* PROMPT 1
Write out the section of the ZEE5 article that begins at the words "A year later" and stops after "original titles work?", keeping every word unchanged.
* PROMPT 2
Answer these questions from the ZEE5 article:
(a) How many original titles did ZEE5 say it would release in its first year?
(b) In what year was Ditto TV launched?
(c) On average, how many minutes per day do users spend on ZEE5?

* TEXT PASSAGE
________________________
As ZEE5 turns one, Tarun Katial, CEO, ZEE5 India, chats with us about his content strategy and the experience of navigating the competitive world of over-the-top video.
February 14 2018 was when ZEE5 was launched with a bang. The digital video-ondemand (VOD) platform from the media conglomerate Zee Entertainment Enterprises grabbed immediate attention when it announced that it would release 90 original titles in Year One.
Back then, Netflix was yet to launch its first India Original, Amazon Prime Video had added two India Originals to its portfolio and ALTBalaji and VOOT had a few of those - but 90? An unprecedented move, it had its share of sceptics especially because of ZEEL's not-so-successful 'experiment' with Ditto TV, launched in 2012 and Ozee, which came into being in 2016.
A year later on February 14, 2019, ZEE5 - one of the last to enter the VOD war - claimed that it had 56.3 million monthly active users (MAU) and that it had registered a 36 per cent growth over the quarter ending September 2019. It also declared that users spend an average of 31 minutes per day on ZEE5. The app crossed 50 million gross downloads on the Android Play Store. So did the 90 original titles work?
________________________
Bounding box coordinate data
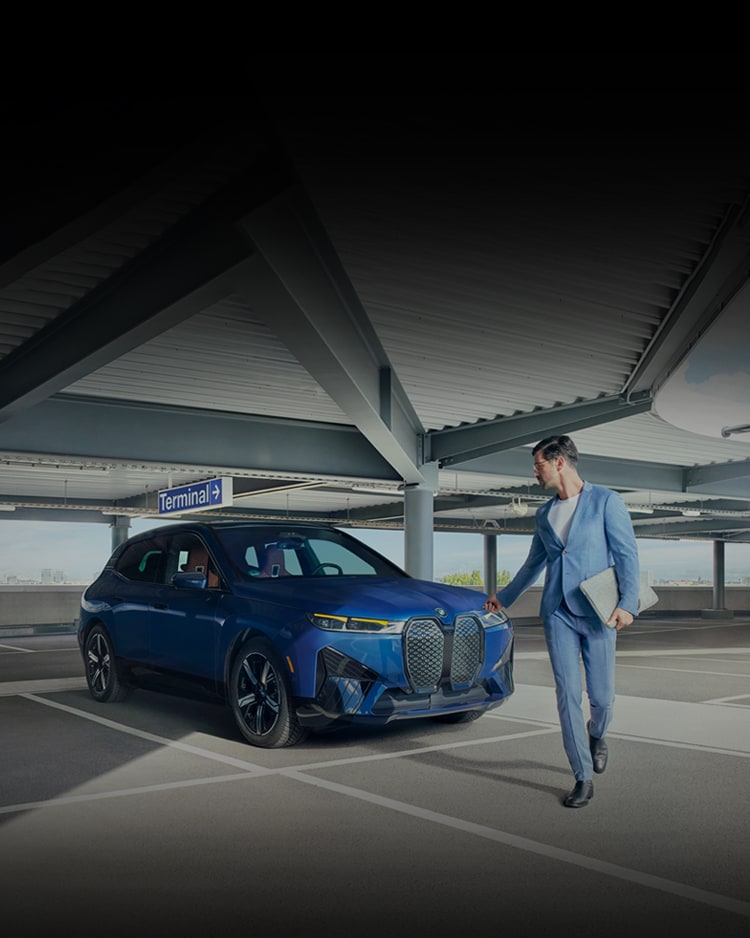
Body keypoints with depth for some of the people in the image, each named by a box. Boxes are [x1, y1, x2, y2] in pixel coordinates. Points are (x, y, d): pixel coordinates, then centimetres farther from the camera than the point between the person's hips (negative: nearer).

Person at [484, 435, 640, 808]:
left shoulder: (605, 501, -2)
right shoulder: (544, 514, 14)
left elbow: (627, 555, -6)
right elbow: (533, 565, 26)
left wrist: (628, 603, -17)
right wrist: (504, 597, 34)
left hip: (597, 613, -4)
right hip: (558, 613, 4)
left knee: (601, 696, 2)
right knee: (568, 695, -2)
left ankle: (596, 736, 36)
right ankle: (583, 778, 7)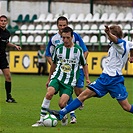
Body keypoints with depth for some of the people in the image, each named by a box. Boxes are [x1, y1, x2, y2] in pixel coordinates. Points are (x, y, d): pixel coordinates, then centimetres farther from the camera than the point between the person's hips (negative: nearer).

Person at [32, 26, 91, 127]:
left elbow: (84, 65, 14)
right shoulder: (58, 49, 6)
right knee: (49, 93, -28)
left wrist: (87, 79, 5)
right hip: (57, 77, 2)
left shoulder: (78, 50, 0)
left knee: (62, 104, -17)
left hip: (69, 82, -2)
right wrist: (49, 79, 27)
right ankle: (42, 120, -25)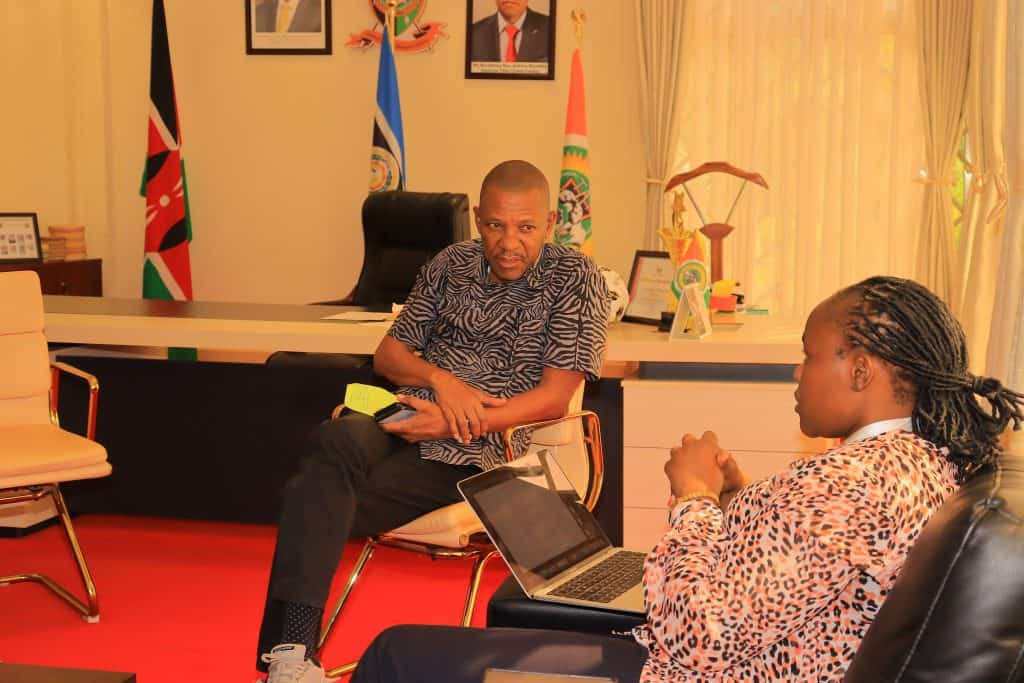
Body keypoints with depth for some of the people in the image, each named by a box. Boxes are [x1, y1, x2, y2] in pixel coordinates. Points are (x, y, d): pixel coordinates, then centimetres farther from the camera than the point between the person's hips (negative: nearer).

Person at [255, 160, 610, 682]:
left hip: (475, 451, -4)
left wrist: (455, 424, -16)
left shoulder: (575, 280, 1)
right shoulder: (452, 265, 18)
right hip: (404, 421, 4)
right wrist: (438, 378, -5)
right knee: (336, 441, -33)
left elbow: (554, 398, -7)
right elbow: (387, 353, 19)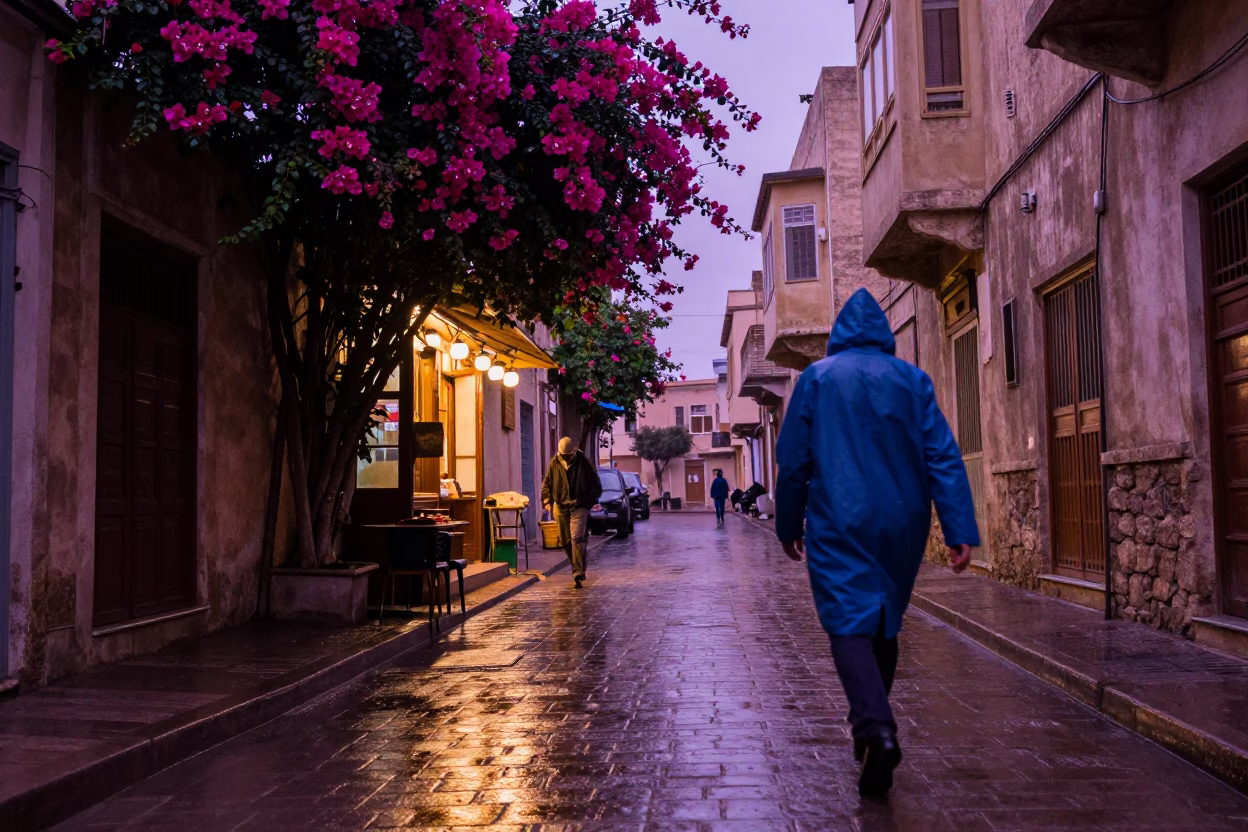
________________________
* ANSWER 1
A year later on February 14, 2019, ZEE5 - one of the last to enter the VOD war - claimed that it had 56.3 million monthly active users (MAU) and that it had registered a 36 per cent growth over the quarter ending September 2019. It also declared that users spend an average of 31 minutes per day on ZEE5. The app crossed 50 million gross downloads on the Android Play Store. So did the 90 original titles work?

* ANSWER 2
(a) 90
(b) 2012
(c) 31 minutes